■ ACTIVITY:
Locate the line that contains "застежке-липучке Velcro.". Reproduce it and all following lines up to the end of the material, exactly and with nothing added.

■ SOURCE MATERIAL:

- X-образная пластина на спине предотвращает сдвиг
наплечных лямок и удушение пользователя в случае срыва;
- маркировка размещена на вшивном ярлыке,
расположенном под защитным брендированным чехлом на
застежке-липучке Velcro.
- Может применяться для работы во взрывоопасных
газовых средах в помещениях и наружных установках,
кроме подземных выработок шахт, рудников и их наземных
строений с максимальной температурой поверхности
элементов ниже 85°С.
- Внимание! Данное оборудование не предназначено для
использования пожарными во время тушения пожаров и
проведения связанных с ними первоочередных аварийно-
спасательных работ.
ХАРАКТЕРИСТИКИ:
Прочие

■ WRITTEN ANSWER:
застежке-липучке Velcro.
- Может применяться для работы во взрывоопасных
газовых средах в помещениях и наружных установках,
кроме подземных выработок шахт, рудников и их наземных
строений с максимальной температурой поверхности
элементов ниже 85°С.
- Внимание! Данное оборудование не предназначено для
использования пожарными во время тушения пожаров и
проведения связанных с ними первоочередных аварийно-
спасательных работ.
ХАРАКТЕРИСТИКИ:
Прочие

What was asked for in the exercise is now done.